The English Gin evolved to a crisp, dry style of London Dry that we are familiar with today. The style’s first divergence from Genever came in the use of column stills that created a lighter, drier spirit than the traditional pot still Genever. London Dry is typically bottled at a slightly high proof to better accentuate the aromatic botanicals.
Another style of English origin is the Plymouth style Gin. This style had been geographically protected meaning that it could only be produced in Plymouth. The first Plymouth Gins were very much like Genever but the style evolved to become more like the London Dry style albeit a little sweeter and fruit-forward.

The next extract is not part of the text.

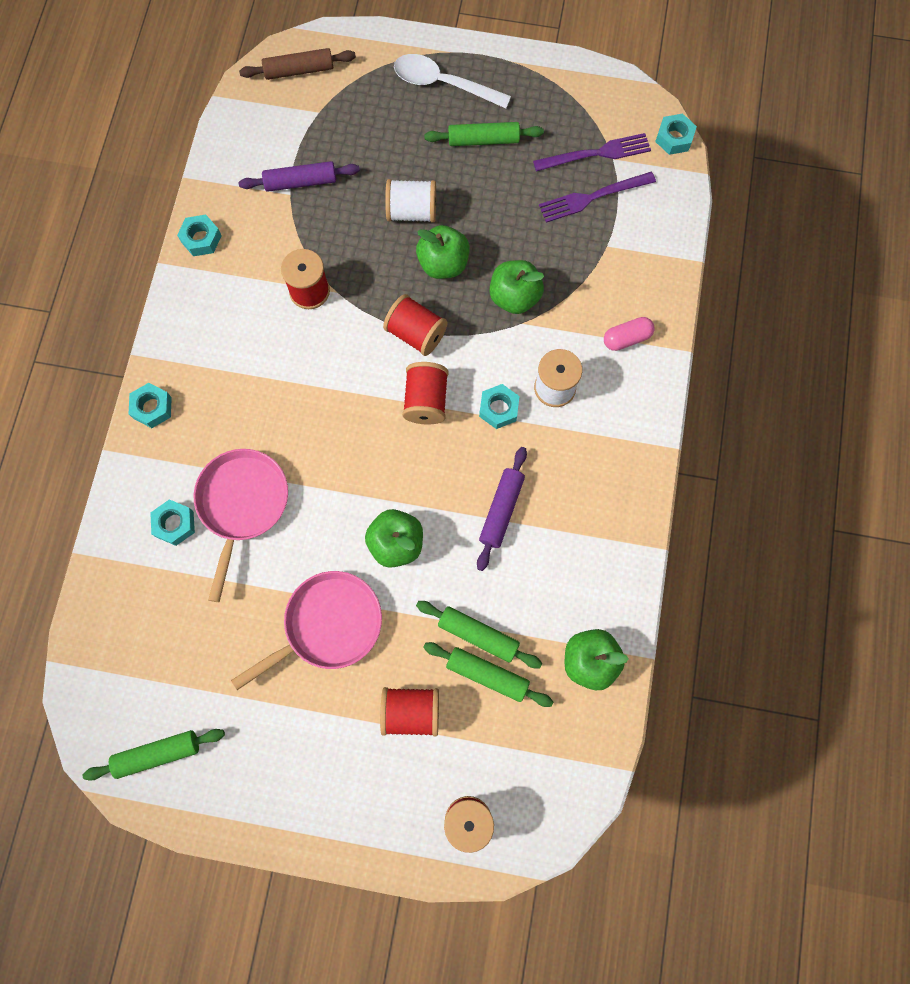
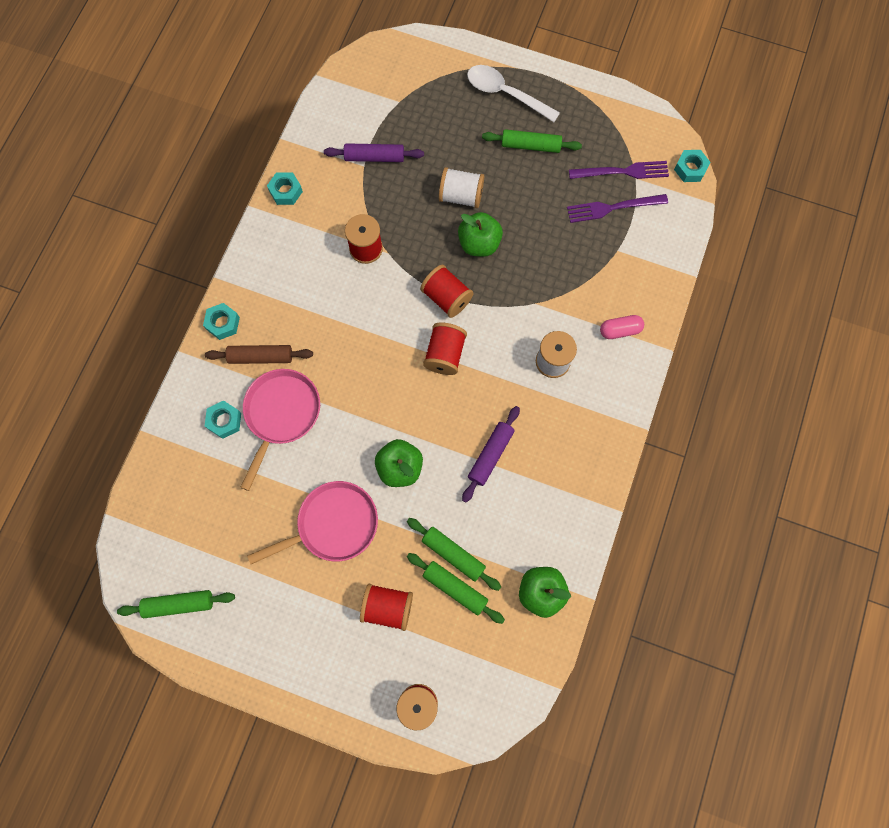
camera: 10 degrees right, 0 degrees up
(299, 70) = (389, 64): brown rolling pin -> brown rolling pin (261, 357)
(499, 409) = (503, 371): turquoise nut -> none
(514, 297) = (533, 281): green apple -> none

Sweeter still among the English birthed Gins is the Old Tom style. This style was born in the 18th century and was, and is, more like Genever than London Dry. This was the preferred style in cocktails as it held its own and added a lot of texture to any drink. The style all but died in the 20th century but is now seeing a much needed revival.
Navy Strength Gin is a powerful Gin typically a higher proof version of a London Dry or Plymouth style bottled at 57% abv. The name is derived from the British Naval tradition of having Gin aboard their vessels at all times. Often the casks of Gin where kept near the gunpowder and wet gunpowder won’t fire your canons. However, spirit at 57% abv or higher will ignite and thus the standard was set.
Mahón style Gin is made in the Spanish isle of Menorca. The style originated when the isle was part of the British Empire. Mahón is made from a grape base distilled in pot stills. It’s rich and silky with a fruity, juniper-forward character.
Now that you are armed with a bit more Gin knowledge get out there and drink more Gin.